A note to my faithful readers:
I caught a little flak from some X-Plane fans because I slipped up and called the sim a game. It’s NOT! It’s a great sim, an application, a technical marvel, loads of fun, but not a game. It’s the most fun I’ve had with an application since I found Spy Hunter buried in Excel 2000! So if you see the word game, replace it with the word sim, incase I missed any on my editing.
This is no Flight Sim 2000…
…and that is a good thing. X-Plane is not so much a game, but a true aircraft simulator. While other games are hyped for new scenery and a couple of additional planes, X-Plane features a complex flight model, over 40 planes, a full aircraft design suite, and the most realistic air traffic control AI released in an off the shelf simulator. It is probably the best sim on the market that you haven’t heard about, but need to buy.
Here’s a quick review of the system requirements, from the official site: (PC/Mac compatible)
-Pentium 300+ / Power Mac 200+
-96MB RAM
-80MB Hard Drive space
-3D Accelerator that supports OpenGL
-800×600 resolution or better
-Yoke or Joystick (optional)
Our test system was an AMD Duron clocked at 850Mhz, Voodoo5 5500 AGP, 128MB PC133 SDRAM, and an Aureal SQ2500 PCI sound card. For controllers, I used the excellent Saitek X-36 stick and throttle. Performance on this system was absolutely fantastic, even with the details cranked to maximum and 32-bit color. I chose to run X-Plane at 800×600, in order to take advantage of the Voodoo5’s 4X FSAA capabilities.
What is X-Plane?
X-Plane is unlike any other sim on the market. While the interface lacks the polish of a big-budget sim, the menu system is easy to navigate, and the list of options far exceeds the average off-the-shelf sim. The complete package is a software suite that includes not only an excellent flight sim, but a complete plane maker, terrain editor, and a part maker.
I asked X-Plane creator, Austin Meyer, how he came to create the sim, considering he is responsible for everything in the game, and didn’t have a big name producer like Microsoft behind him. He told me that X-Plane was originally designed solely as an instrument trainer for the Piper-Archer-II. Austin eventually earned a Bachelors Degree in Aerospace Engineering, and he designed the Plane Maker software so he could flight test any airplane he wanted. As 3D accelerators made their way into the market, OpenGL support was added to the sim, and X-Plane has evolved into a detailed sim that offers more than any of the mass-market sims.
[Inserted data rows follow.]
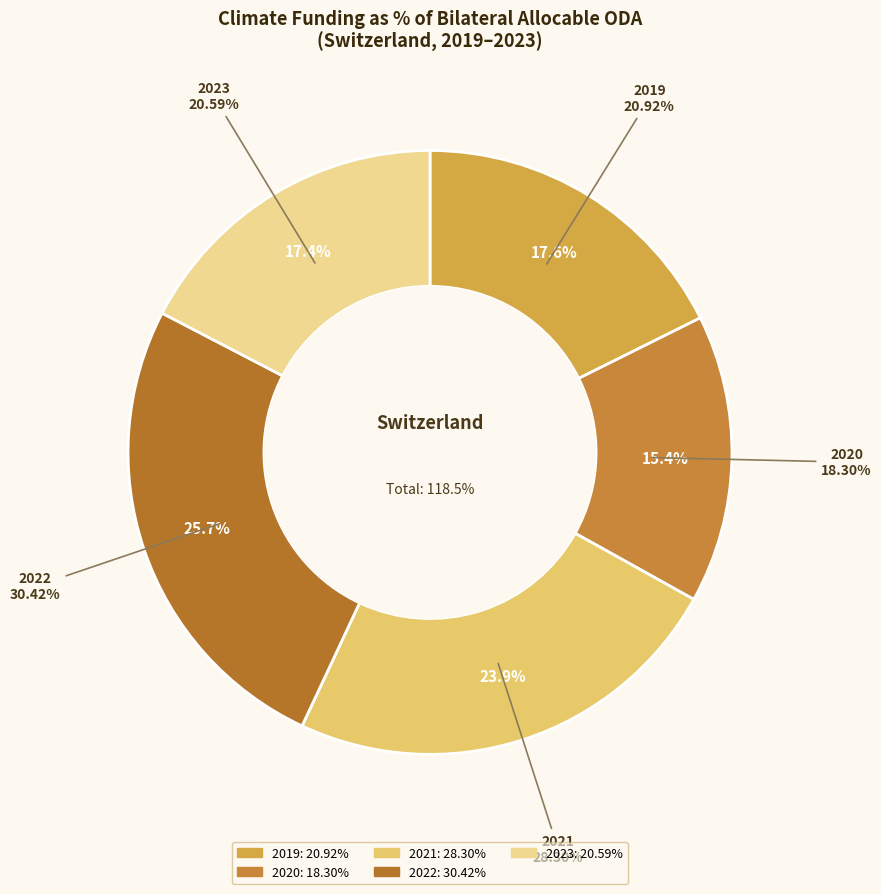

Count the number of slices in the pie.

5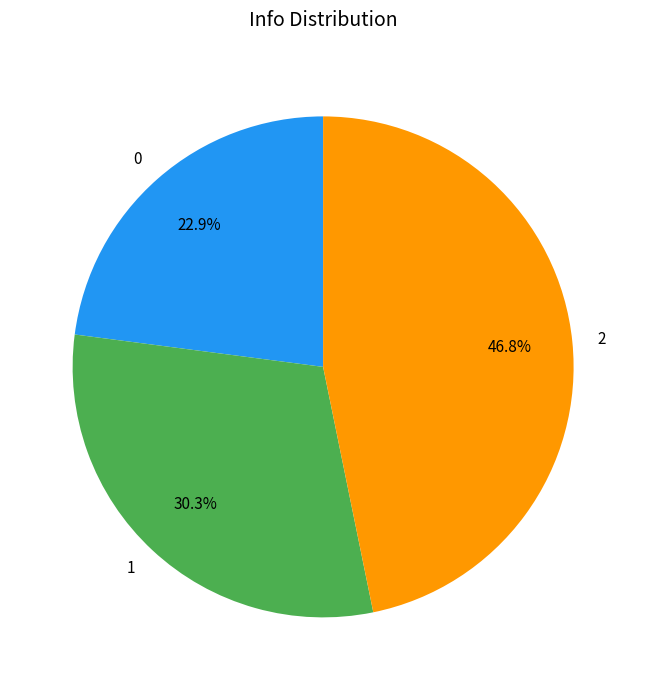

What is the ratio of the value at 1 to the value at 0?

1.3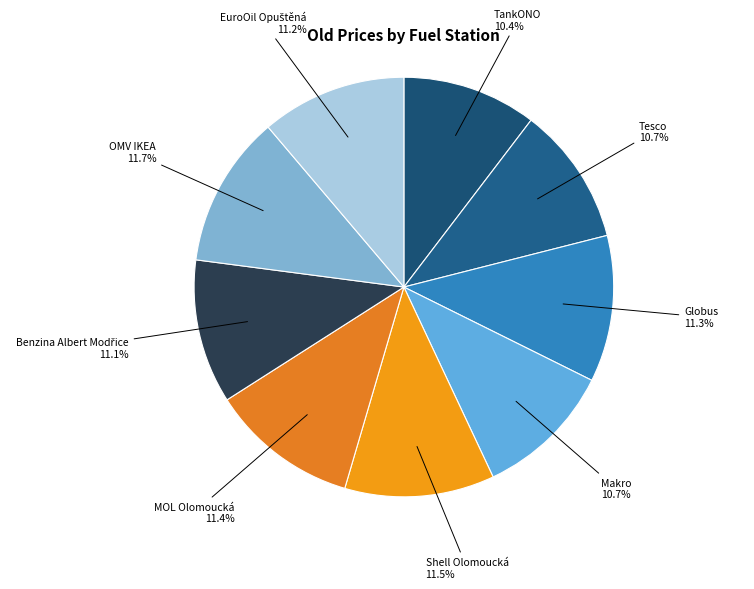

Approximately how many times larger is the value at Tesco compared to TankONO?

1.0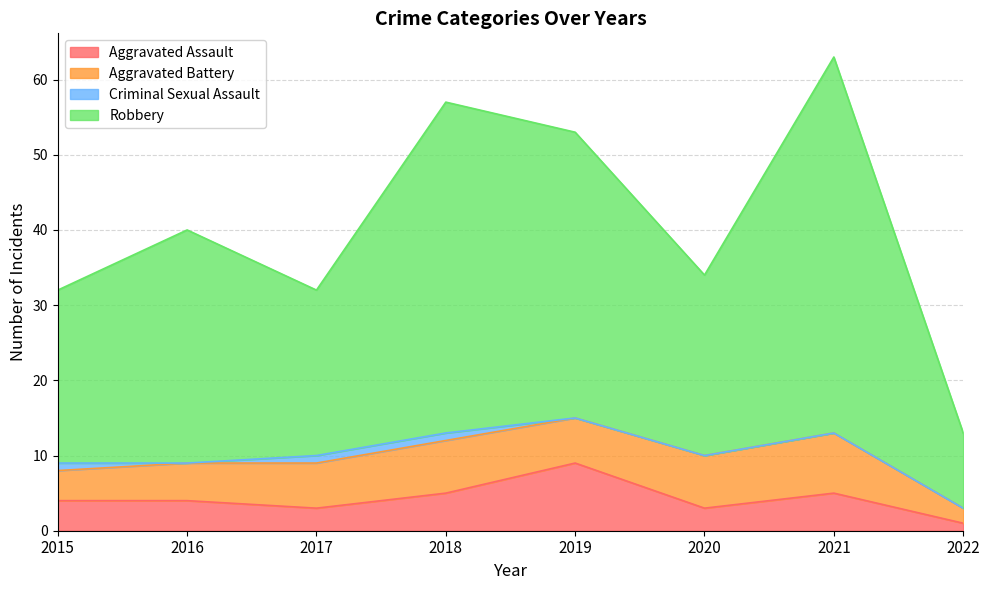

The value of Aggravated Assault at 2015 is 6. True or false?

False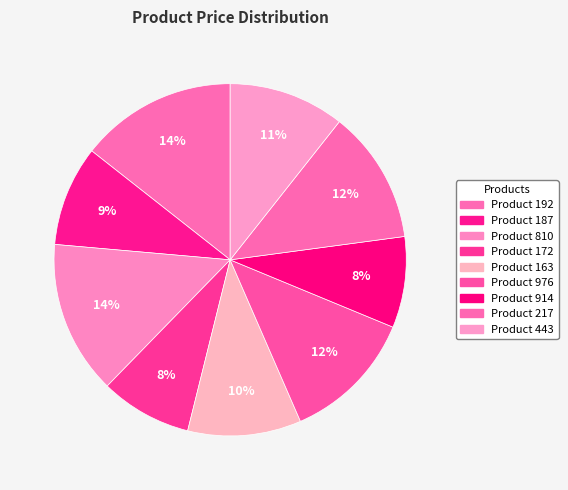

Count the number of slices in the pie.

9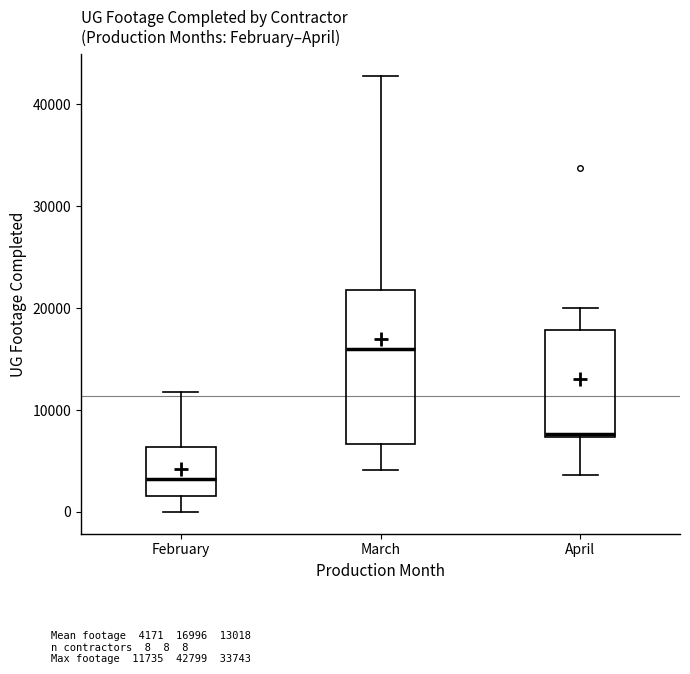

Which box's median line is the highest?

March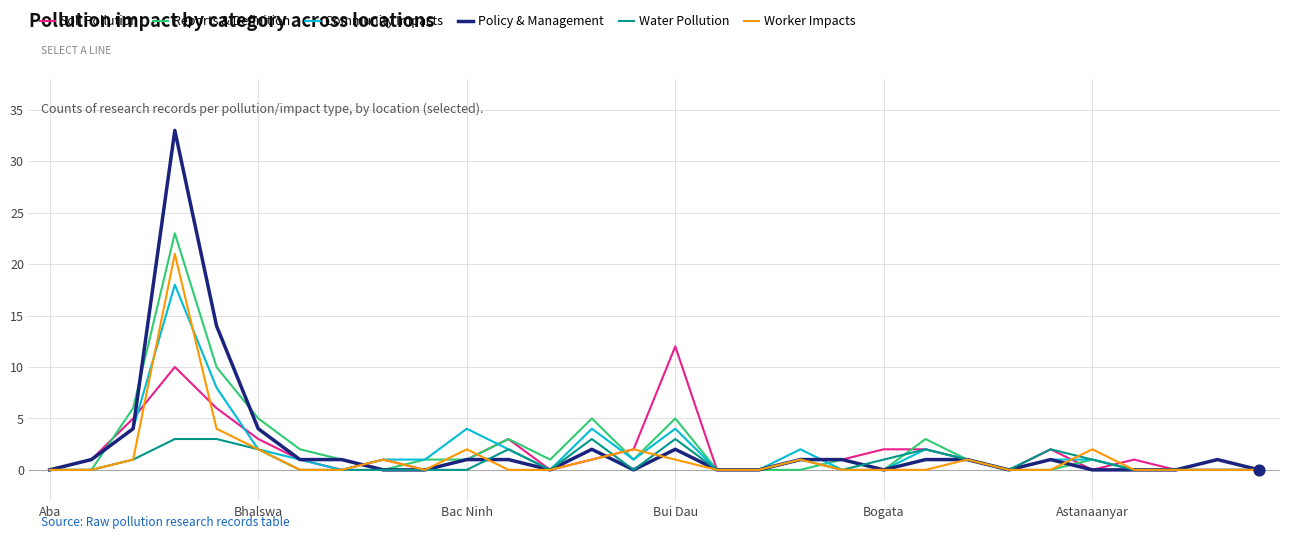

Which series has the largest range (max minus min)?

Policy & Management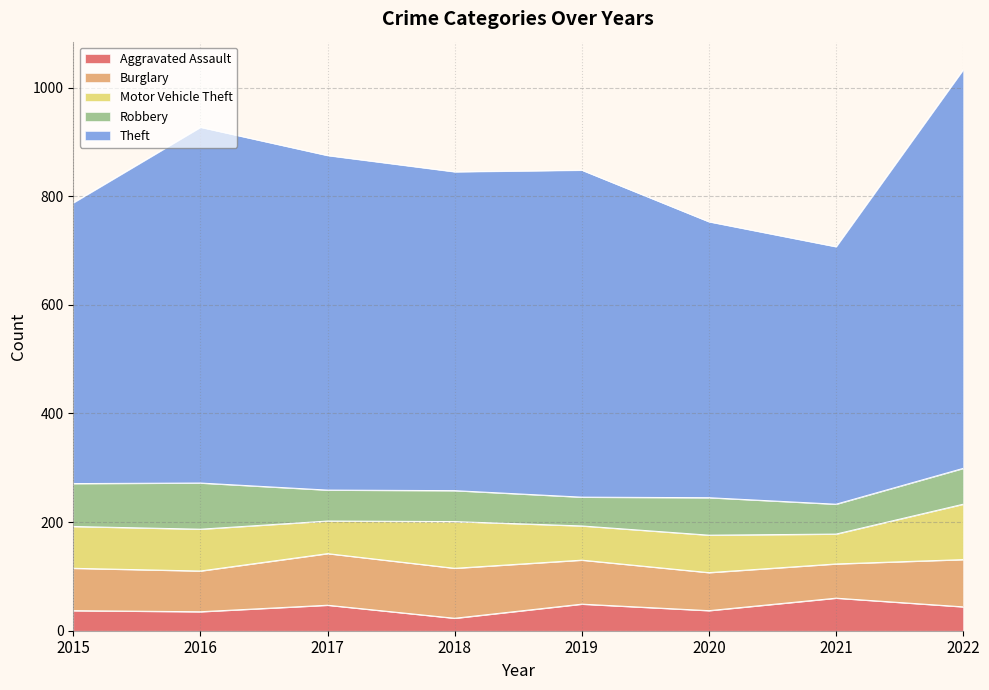

Does the chart display data point markers on the line(s)?

No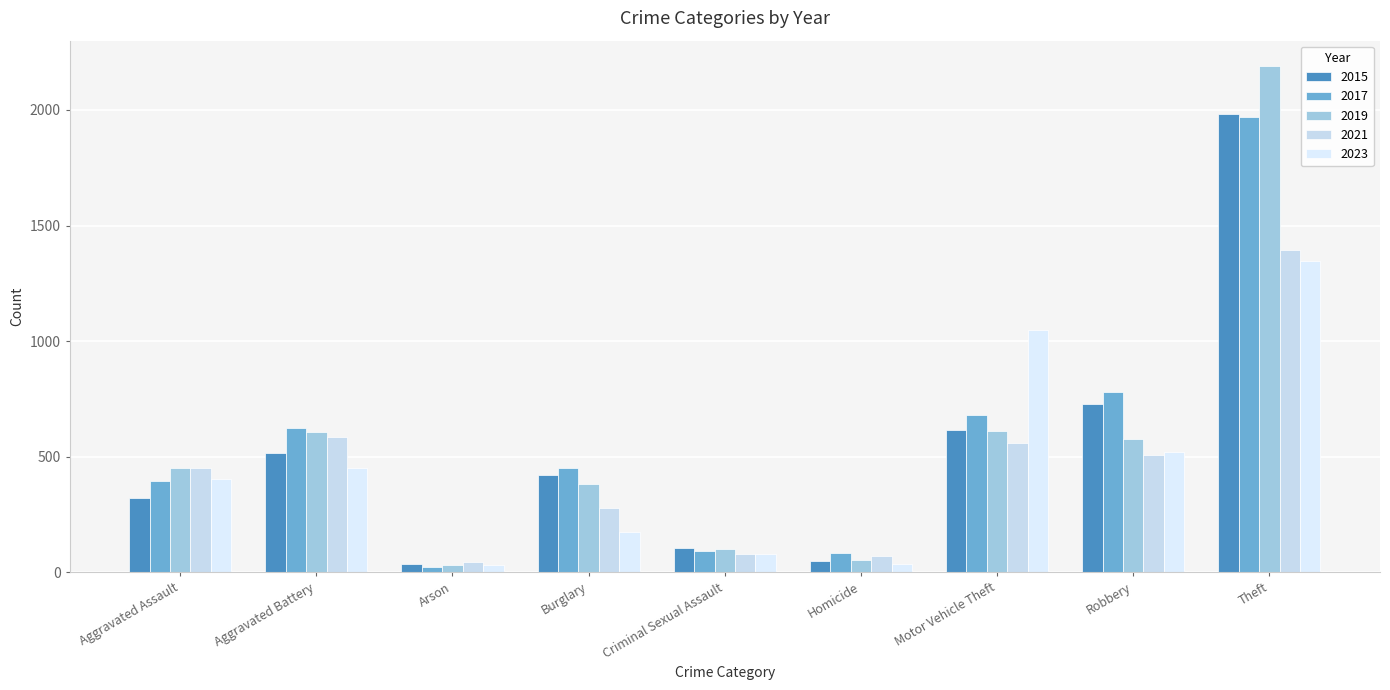

Are the bars horizontal?

No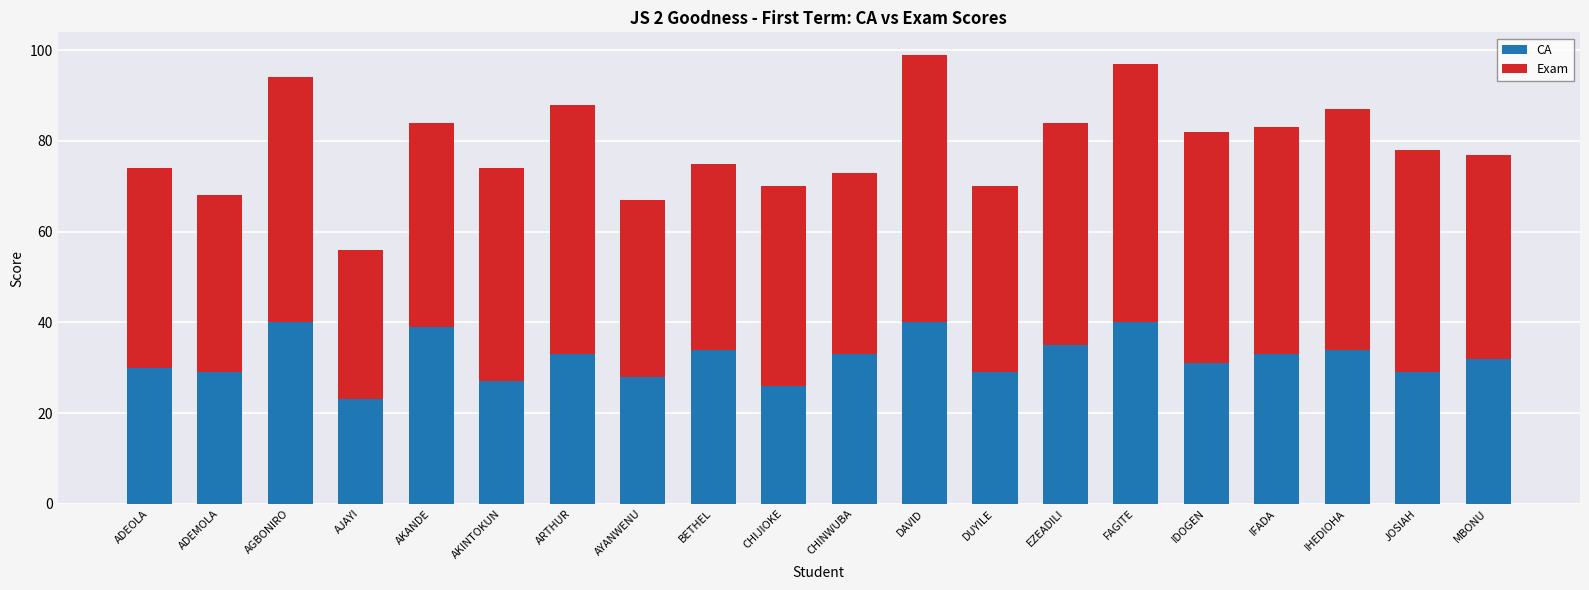

What is the total value across all series at MBONU?

77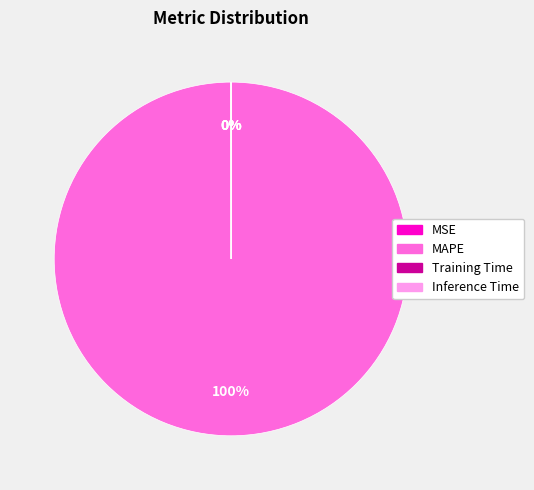

The MAPE slice represents 85% of the pie. True or false?

False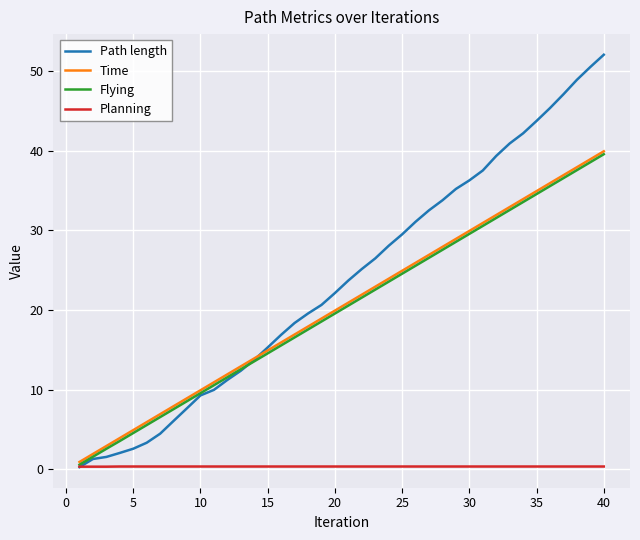

Which series has the largest total across all categories?

Path length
The computations performed by X-Plane are very complex, and allow the sim to model flight characteristics of pretty much anything that you can dream up. Since I lack a degree in Aerospace Engineering, here’s a quote from the X-Plane manual on how the system works:
X-Plane was designed to simulate aircraft by using an engineering process called “Blade Element Analysis”, a procedure frequently used by engineering companies to predict the performance of aircraft propellers and helicopter rotors. The process is actually quite simple: The propeller or rotor is broken down into a number of pieces (usually 5 to 20), and the exact speed of each “piece” is found by considering the movement of the airplane and the rotation of the propeller. Once the speed and angle of attack of each piece of the propeller are known, the forces on the propeller can be found. X-Plane uses this theory not just to the propeller, but on the entire aircraft. The props, rotors, wings, horizontal stabilizers, and vertical stabilizers are broken down into several pieces and the forces are found on each piece. These forces are added up to give the total force on the aircraft. Once the total forces on the aircraft are known, X-Plane can easily determine what the aircraft will do next.
This system works because a propeller or a rotor are actually wings. A helicopter flies because the rotor acts as a small wing moving through the air, but instead of using a motor to push the aircraft through the air and across the wing, the rotor spins, generating its own lift.
An F-22 waits to take-off, while snow blows across the runway.